Collection entries:
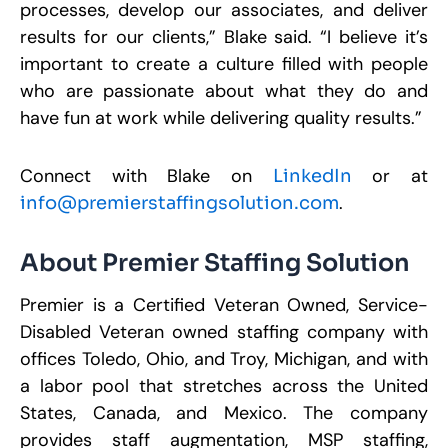
processes, develop our associates, and deliver
results for our clients,” Blake said. “I believe it’s
important to create a culture filled with people
who are passionate about what they do and
have fun at work while delivering quality results.”
Connect with Blake on
or at
LinkedIn
.
info@premierstaffingsolution.com
About Premier Staffing Solution
Premier is a Certified Veteran Owned, Service-
Disabled Veteran owned staffing company with
offices Toledo, Ohio, and Troy, Michigan, and with
a labor pool that stretches across the United
States, Canada, and Mexico. The company
provides staff augmentation, MSP staffing,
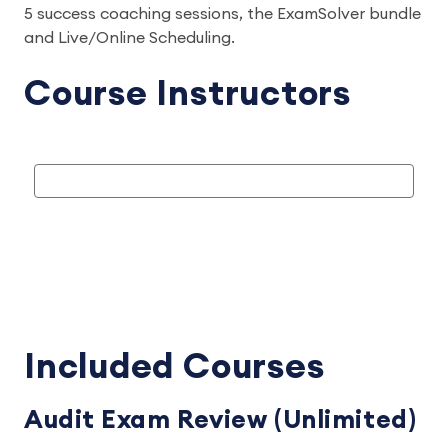
5 success coaching sessions, the ExamSolver bundle
and Live/Online Scheduling.
Course Instructors
Included Courses
Audit Exam Review (Unlimited)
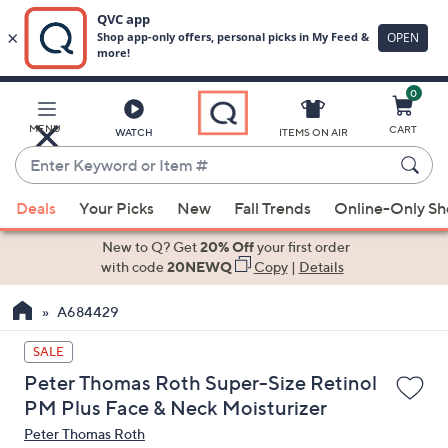
0
Skip
to
Main
MENU
CART
WATCH
ITEMS ON AIR
Content
Enter
Keyword
When
or
Deals
Your Picks
New
Fall Trends
Online-Only S
suggestions
Item
are
New to Q? Get
20% Off
your first order
#
available,
with code
20NEWQ
Copy
|
Details
use
A684429
the
up
SALE
and
Peter Thomas Roth Super-Size Retinol
down
PM Plus Face & Neck Moisturizer
arrow
Peter Thomas Roth
keys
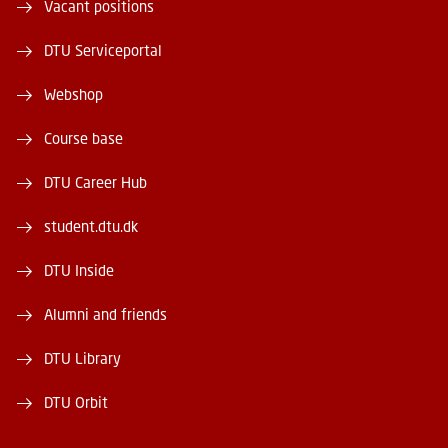
Vacant positions
DTU Serviceportal
Webshop
Course base
DTU Career Hub
student.dtu.dk
DTU Inside
Alumni and friends
DTU Library
DTU Orbit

§ The task: Once the pictures are set aside, copy the remaining text of every entry exactly.

§ Response to the task:
processes, develop our associates, and deliver
results for our clients,” Blake said. “I believe it’s
important to create a culture filled with people
who are passionate about what they do and
have fun at work while delivering quality results.”
Connect with Blake on
or at
LinkedIn
.
info@premierstaffingsolution.com
About Premier Staffing Solution
Premier is a Certified Veteran Owned, Service-
Disabled Veteran owned staffing company with
offices Toledo, Ohio, and Troy, Michigan, and with
a labor pool that stretches across the United
States, Canada, and Mexico. The company
provides staff augmentation, MSP staffing,
5 success coaching sessions, the ExamSolver bundle
and Live/Online Scheduling.
Course Instructors
Included Courses
Audit Exam Review (Unlimited)
0
Skip
to
Main
MENU
CART
WATCH
ITEMS ON AIR
Content
Enter
Keyword
When
or
Deals
Your Picks
New
Fall Trends
Online-Only S
suggestions
Item
are
New to Q? Get
20% Off
your first order
#
available,
with code
20NEWQ
Copy
|
Details
use
A684429
the
up
SALE
and
Peter Thomas Roth Super-Size Retinol
down
PM Plus Face & Neck Moisturizer
arrow
Peter Thomas Roth
keys
Vacant positions
DTU Serviceportal
Webshop
Course base
DTU Career Hub
student.dtu.dk
DTU Inside
Alumni and friends
DTU Library
DTU Orbit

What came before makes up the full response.